Friday, December 1, 2023

Russian missiles pound energy infrastructure across Ukraine

Russian missiles pound energy infrastructure across Ukraine
February 10, 2023 Web Desk

KYIV, Ukraine (Reuters) - Russia unleashed a new wave of missile strikes on energy infrastructure across Ukraine on Friday, causing power outages, restricting water supplies and prompting new calls by Kyiv for Western arms.

At least 17 missiles hit the southeastern city of Zaporizhzhia in an hour in the heaviest attack since Russia invaded Ukraine in February last year, local officials said. National grid operator Ukrenergo said drone and missile strikes on power stations and transmission facilities overnight and during the Friday morning rush hour damaged energy facilities in eastern, southern and western Ukraine.

There was no immediate word of any deaths but Oleh Synehubov, governor of the Kharkiv region in northwestern Ukraine, said seven people had been wounded. "Kharkiv is still under enemy missile strikes. Recently one more explosion was heard. We have hits on energy generating infrastructure," he wrote on the Telegram messaging app.

The new Russian attacks followed a rare trip abroad this week by Ukrainian President Volodymyr Zelenskiy that included talks with European Union leaders in Brussels aimed at securing more weapons for Ukraine including fighter jets. "Russia has been striking at Ukrainian cities all night & morning," presidential adviser Mykhailo Podolyak wrote on Twitter. "Enough talk & political hesitation. Only fast key decisions: long-range missiles, fighter jets, operational supplies logistics for Ukraine."

Valeriy Zaluzhnyi, commander-in-chief of Ukraine's armed forces, said two Russian Kalibr missiles launched from the Black Sea had flown through the airspace of Moldova and NATO member Romania before entering Ukraine. Reuters could not verify the statement, but Moldova later confirmed its airspace had been violated by a Russian missile. Russia did not immediately comment and Romania's defence ministry said it could not confirm the report.

The Ukrainska Pravda media outlet quoted the air force spokesperson as saying Ukraine could have shot down the missiles but did not do so because it did not want to endanger civilians in foreign countries.
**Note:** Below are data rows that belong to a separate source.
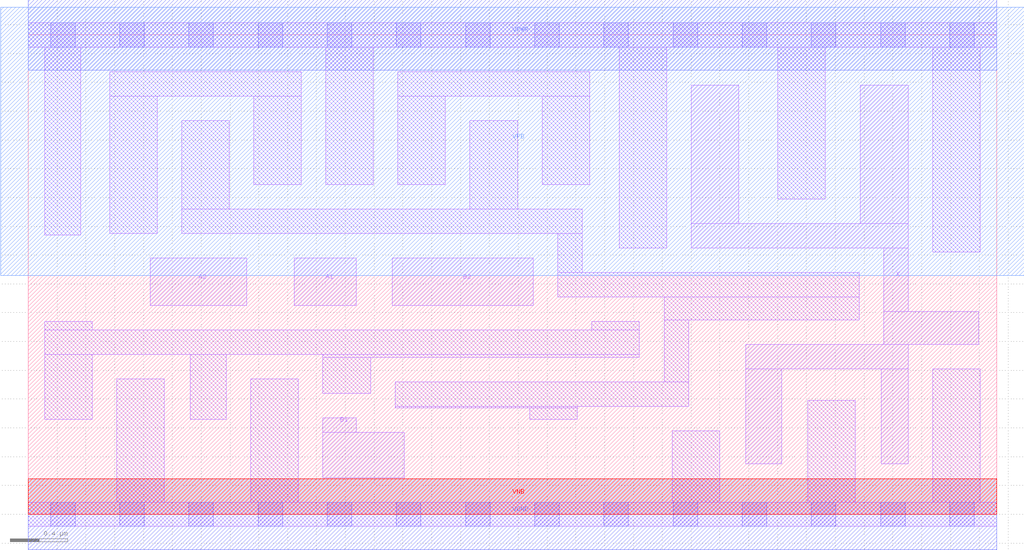
<source format=lef>
# Copyright 2020 The SkyWater PDK Authors
#
# Licensed under the Apache License, Version 2.0 (the "License");
# you may not use this file except in compliance with the License.
# You may obtain a copy of the License at
#
#     https://www.apache.org/licenses/LICENSE-2.0
#
# Unless required by applicable law or agreed to in writing, software
# distributed under the License is distributed on an "AS IS" BASIS,
# WITHOUT WARRANTIES OR CONDITIONS OF ANY KIND, either express or implied.
# See the License for the specific language governing permissions and
# limitations under the License.
#
# SPDX-License-Identifier: Apache-2.0

VERSION 5.7 ;
  NOWIREEXTENSIONATPIN ON ;
  DIVIDERCHAR "/" ;
  BUSBITCHARS "[]" ;
MACRO sky130_fd_sc_ls__o22a_4
  CLASS CORE ;
  FOREIGN sky130_fd_sc_ls__o22a_4 ;
  ORIGIN  0.000000  0.000000 ;
  SIZE  6.720000 BY  3.330000 ;
  SYMMETRY X Y ;
  SITE unit ;
  PIN A1
    ANTENNAGATEAREA  0.492000 ;
    DIRECTION INPUT ;
    USE SIGNAL ;
    PORT
      LAYER li1 ;
        RECT 1.845000 1.450000 2.275000 1.780000 ;
    END
  END A1
  PIN A2
    ANTENNAGATEAREA  0.492000 ;
    DIRECTION INPUT ;
    USE SIGNAL ;
    PORT
      LAYER li1 ;
        RECT 0.845000 1.450000 1.515000 1.780000 ;
    END
  END A2
  PIN B1
    ANTENNAGATEAREA  0.492000 ;
    DIRECTION INPUT ;
    USE SIGNAL ;
    PORT
      LAYER li1 ;
        RECT 2.045000 0.255000 2.610000 0.570000 ;
        RECT 2.045000 0.570000 2.275000 0.670000 ;
    END
  END B1
  PIN B2
    ANTENNAGATEAREA  0.492000 ;
    DIRECTION INPUT ;
    USE SIGNAL ;
    PORT
      LAYER li1 ;
        RECT 2.525000 1.450000 3.505000 1.780000 ;
    END
  END B2
  PIN VNB
    PORT
      LAYER pwell ;
        RECT 0.000000 0.000000 6.720000 0.245000 ;
    END
  END VNB
  PIN VPB
    PORT
      LAYER nwell ;
        RECT -0.190000 1.660000 6.910000 3.520000 ;
    END
  END VPB
  PIN X
    ANTENNADIFFAREA  1.125600 ;
    DIRECTION OUTPUT ;
    USE SIGNAL ;
    PORT
      LAYER li1 ;
        RECT 4.600000 1.850000 6.105000 2.020000 ;
        RECT 4.600000 2.020000 4.930000 2.980000 ;
        RECT 4.980000 0.350000 5.230000 1.010000 ;
        RECT 4.980000 1.010000 6.105000 1.180000 ;
        RECT 5.775000 2.020000 6.105000 2.980000 ;
        RECT 5.920000 0.350000 6.105000 1.010000 ;
        RECT 5.935000 1.180000 6.595000 1.410000 ;
        RECT 5.935000 1.410000 6.105000 1.850000 ;
    END
  END X
  PIN VGND
    DIRECTION INOUT ;
    SHAPE ABUTMENT ;
    USE GROUND ;
    PORT
      LAYER met1 ;
        RECT 0.000000 -0.245000 6.720000 0.245000 ;
    END
  END VGND
  PIN VPWR
    DIRECTION INOUT ;
    SHAPE ABUTMENT ;
    USE POWER ;
    PORT
      LAYER met1 ;
        RECT 0.000000 3.085000 6.720000 3.575000 ;
    END
  END VPWR
  OBS
    LAYER li1 ;
      RECT 0.000000 -0.085000 6.720000 0.085000 ;
      RECT 0.000000  3.245000 6.720000 3.415000 ;
      RECT 0.115000  0.660000 0.445000 1.110000 ;
      RECT 0.115000  1.110000 4.240000 1.280000 ;
      RECT 0.115000  1.280000 0.445000 1.340000 ;
      RECT 0.115000  1.940000 0.365000 3.245000 ;
      RECT 0.565000  1.950000 0.895000 2.905000 ;
      RECT 0.565000  2.905000 1.895000 3.075000 ;
      RECT 0.615000  0.085000 0.945000 0.940000 ;
      RECT 1.065000  1.950000 3.845000 2.120000 ;
      RECT 1.065000  2.120000 1.395000 2.735000 ;
      RECT 1.125000  0.660000 1.375000 1.110000 ;
      RECT 1.545000  0.085000 1.875000 0.940000 ;
      RECT 1.565000  2.290000 1.895000 2.905000 ;
      RECT 2.045000  0.840000 2.375000 1.090000 ;
      RECT 2.045000  1.090000 4.240000 1.110000 ;
      RECT 2.065000  2.290000 2.395000 3.245000 ;
      RECT 2.545000  0.740000 3.810000 0.750000 ;
      RECT 2.545000  0.750000 4.585000 0.920000 ;
      RECT 2.565000  2.290000 2.895000 2.905000 ;
      RECT 2.565000  2.905000 3.895000 3.075000 ;
      RECT 3.065000  2.120000 3.395000 2.735000 ;
      RECT 3.480000  0.660000 3.810000 0.740000 ;
      RECT 3.565000  2.290000 3.895000 2.905000 ;
      RECT 3.675000  1.510000 5.765000 1.680000 ;
      RECT 3.675000  1.680000 3.845000 1.950000 ;
      RECT 3.910000  1.280000 4.240000 1.340000 ;
      RECT 4.100000  1.850000 4.430000 3.245000 ;
      RECT 4.415000  0.920000 4.585000 1.350000 ;
      RECT 4.415000  1.350000 5.765000 1.510000 ;
      RECT 4.470000  0.085000 4.800000 0.580000 ;
      RECT 5.200000  2.190000 5.530000 3.245000 ;
      RECT 5.410000  0.085000 5.740000 0.790000 ;
      RECT 6.275000  0.085000 6.605000 1.010000 ;
      RECT 6.275000  1.820000 6.605000 3.245000 ;
    LAYER mcon ;
      RECT 0.155000 -0.085000 0.325000 0.085000 ;
      RECT 0.155000  3.245000 0.325000 3.415000 ;
      RECT 0.635000 -0.085000 0.805000 0.085000 ;
      RECT 0.635000  3.245000 0.805000 3.415000 ;
      RECT 1.115000 -0.085000 1.285000 0.085000 ;
      RECT 1.115000  3.245000 1.285000 3.415000 ;
      RECT 1.595000 -0.085000 1.765000 0.085000 ;
      RECT 1.595000  3.245000 1.765000 3.415000 ;
      RECT 2.075000 -0.085000 2.245000 0.085000 ;
      RECT 2.075000  3.245000 2.245000 3.415000 ;
      RECT 2.555000 -0.085000 2.725000 0.085000 ;
      RECT 2.555000  3.245000 2.725000 3.415000 ;
      RECT 3.035000 -0.085000 3.205000 0.085000 ;
      RECT 3.035000  3.245000 3.205000 3.415000 ;
      RECT 3.515000 -0.085000 3.685000 0.085000 ;
      RECT 3.515000  3.245000 3.685000 3.415000 ;
      RECT 3.995000 -0.085000 4.165000 0.085000 ;
      RECT 3.995000  3.245000 4.165000 3.415000 ;
      RECT 4.475000 -0.085000 4.645000 0.085000 ;
      RECT 4.475000  3.245000 4.645000 3.415000 ;
      RECT 4.955000 -0.085000 5.125000 0.085000 ;
      RECT 4.955000  3.245000 5.125000 3.415000 ;
      RECT 5.435000 -0.085000 5.605000 0.085000 ;
      RECT 5.435000  3.245000 5.605000 3.415000 ;
      RECT 5.915000 -0.085000 6.085000 0.085000 ;
      RECT 5.915000  3.245000 6.085000 3.415000 ;
      RECT 6.395000 -0.085000 6.565000 0.085000 ;
      RECT 6.395000  3.245000 6.565000 3.415000 ;
  END
END sky130_fd_sc_ls__o22a_4
END LIBRARY

</source>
Russia has carried out repeated waves of attacks on Ukrainian energy facilities in recent months, at times leaving millions of people without light, heating or water supplies during the cold winter. At least three explosions shook Kyiv and the surrounding region, with officials saying air defence systems were in operation in the capital and in other parts of the country.

Missile debris damaged a private house, two cars and electricity networks in the Holosiivskiy district of the capital, city authorities said. Kyiv's mayor urged residents to remain in shelters as the air alert continued, over three hours after it began.

The mayor of eastern Ukraine's largest city, Kharkiv, confirmed an infrastructure facility there had been hit and warned of possible power outages as a result. About 150,000 people in Kharkiv were left without electricity, officials said. Critical infrastructure was also hit Khmelnitskyi in western Ukraine and the Dnipropetrovsk region in the centre of the country, regional officials said.

Air force spokesperson Yuriy Ihnat told Ukrainian television that Ukrainian air defences had shot down five of seven drones and five out of six Kalibr missiles launched at Ukraine. The air force also said 35 S-300 missiles were launched in the Kharkiv and Zaporizhizhia regions. Ukraine's air defences are unable to shoot down these type of missiles.

Officials also said they ordered emergency shutdowns of electricity across the country following the attacks on infrastructure.